Going from 2018-03-11 01:00:00 to 2018-03-11 05:00:00
At 2018-03-11 01:00:00
At 2018-03-11 01:15:00
At 2018-03-11 01:30:00
At 2018-03-11 01:45:00
At 2018-03-11 03:00:00 * Put clock foward one hour.
At 2018-03-11 03:15:00
At 2018-03-11 03:30:00
At 2018-03-11 03:45:00
At 2018-03-11 04:00:00
At 2018-03-11 04:15:00
At 2018-03-11 04:30:00
At 2018-03-11 04:45:00

2018-11-04 was the first Sunday in November. The regions of North America and nearby territories which switch between daylight saving and standard time currently do so on the first Sunday in November (and on the second Sunday in March for the other transition). That means that in November, the time goes from 01:59:59 xDT to 01:00:00 xST (spring forward; fall back). The addition and result is correct — even though it wasn't what you expected.

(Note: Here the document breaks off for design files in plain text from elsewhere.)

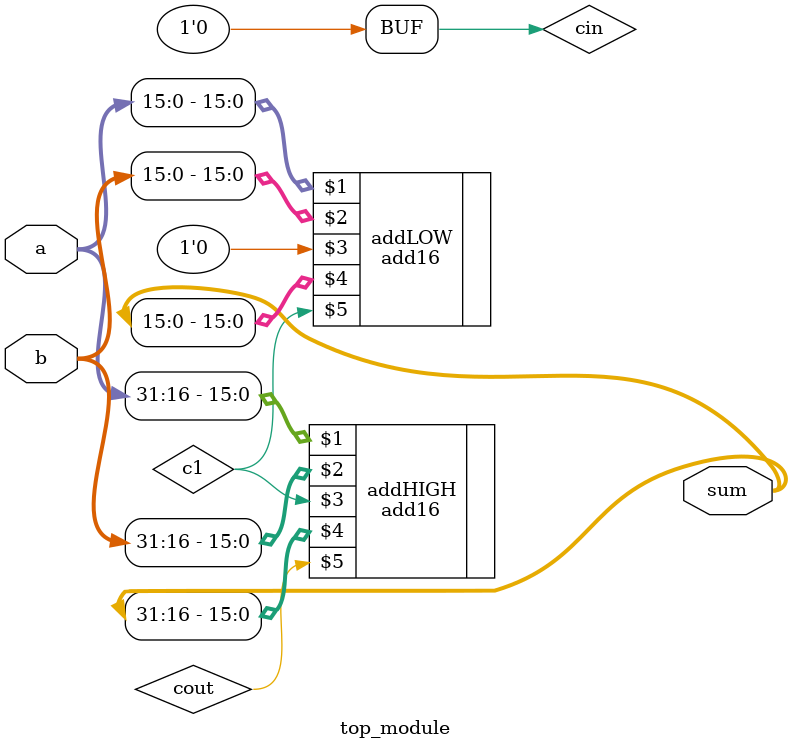
<source format=v>
/* The provided module add16 has the following declaration:

module add16 ( input[15:0] a, input[15:0] b, input cin, output[15:0] sum, output cout );    */

module top_module(
    input [31:0] a,
    input [31:0] b,
    output [31:0] sum
);
    wire cin=0, c1, cout;
    add16 addLOW  (a[15:0], b[15:0], cin, sum[15:0], c1);
    add16 addHIGH (a[31:16], b[31:16], c1, sum[31:16], cout);

endmodule

</source>
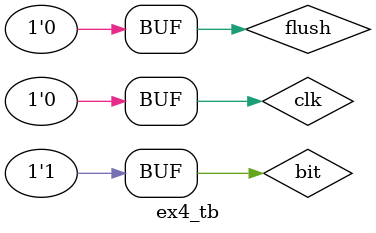
<source format=v>
module ex4(
    input clk,
    input bit,      // Semnal pentru citirea unui bit
    input flush,    // Semnal pentru golire, activa pe 1 -> vom citi alt nr byte, desi cel anterior isi pastreaza valoarea
    output reg [7:0] byte
);

reg [7:0] buffer;   // Buffer pentru citirea unui byte
reg [2:0] cnt;      // Contor pentru citirea unui byte -> cand ajunge la 8, am citit un byte

// Initialize registers to known values
initial begin
    byte = 8'b0;
    buffer = 8'b0;
    cnt = 3'b0;
end

always @(posedge clk) begin
    if (flush) begin
        // Reset buffer and counter on flush
        buffer <= 8'b0;
        cnt <= 3'b0;
    end else begin
        if (cnt == 3'b111) begin
            // Update byte with buffer value after 8 bits are read
            byte <= {buffer[6:0], bit};
            cnt <= 3'b0; // Reset counter
        end else begin
            // Shift buffer and increment counter
            buffer <= {buffer[6:0], bit};
            cnt <= cnt + 1;
        end
    end
end

endmodule




module ex4_tb;

reg clk;
reg flush;
reg bit;
wire [7:0] byte;

// Instanțierea modulului ex4
ex4 uut (
    .clk(clk),
    .flush(flush),
    .bit(bit),
    .byte(byte)
);

// Generarea semnalului de ceas
localparam CLK_PERIOD = 10;
localparam CLK_CYCLES = 30;
initial begin
    clk = 0;
    repeat (2 * CLK_CYCLES) # (CLK_PERIOD / 2) clk = ~clk;
end

initial begin
    bit = 0;
    #(CLK_PERIOD) bit = 1;
    #(CLK_PERIOD) bit = 0;
    #(2 * CLK_PERIOD) bit = 1;
    #(CLK_PERIOD) bit = 0;
    #(CLK_PERIOD) bit = 1;
    #(CLK_PERIOD) bit = 0;
    #(CLK_PERIOD) bit = 1;
    #(CLK_PERIOD) bit = 0;  
    #(CLK_PERIOD) bit = 1;
    #(CLK_PERIOD) bit = 0;
    #(2 * CLK_PERIOD) bit = 1;
    #(CLK_PERIOD) bit = 0;
    #(CLK_PERIOD) bit = 1;
    #(CLK_PERIOD) bit = 0;
    #(CLK_PERIOD) bit = 1;
    #(CLK_PERIOD) bit = 0;
    #(2 * CLK_PERIOD) bit = 1;
    #(CLK_PERIOD) bit = 0;
    #(2 * CLK_PERIOD) bit = 1;
    #(CLK_PERIOD) bit = 0;
    #(CLK_PERIOD) bit = 1;
    #(2 * CLK_PERIOD) bit = 0;
    #(2 * CLK_PERIOD)bit=1;
end

initial begin
    flush = 0;
    #(13 * CLK_PERIOD) flush = 1;
    #(8 * CLK_PERIOD) flush = 0;
end

initial begin
    $display("Time       |   flush      | bit_in      | byte");
    $display("------------------------------------------------");
    $monitor("%d          |   %b          | %b          | %b", $time, flush, bit, byte);
end



endmodule

</source>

Places in Europe that switch currently spring forward on the last Sunday in March and fall back on the last Sunday in October, thus changing 2 or 3 weeks later in the spring and 1 week earlier in the autumn than the USA changes. If the 1st of March falls on Monday through Thursday, the gap is 2 weeks; Friday through Sunday, 3 weeks.

Other countries have different rules still, sometimes influenced by the lunar calendar and religious observations.

GNU date format string is very flexible, but in the long run is not reliable.

To do what you want, convert the date to number of seconds since epoch, add 15*60 seconds and then convert back to the format you want.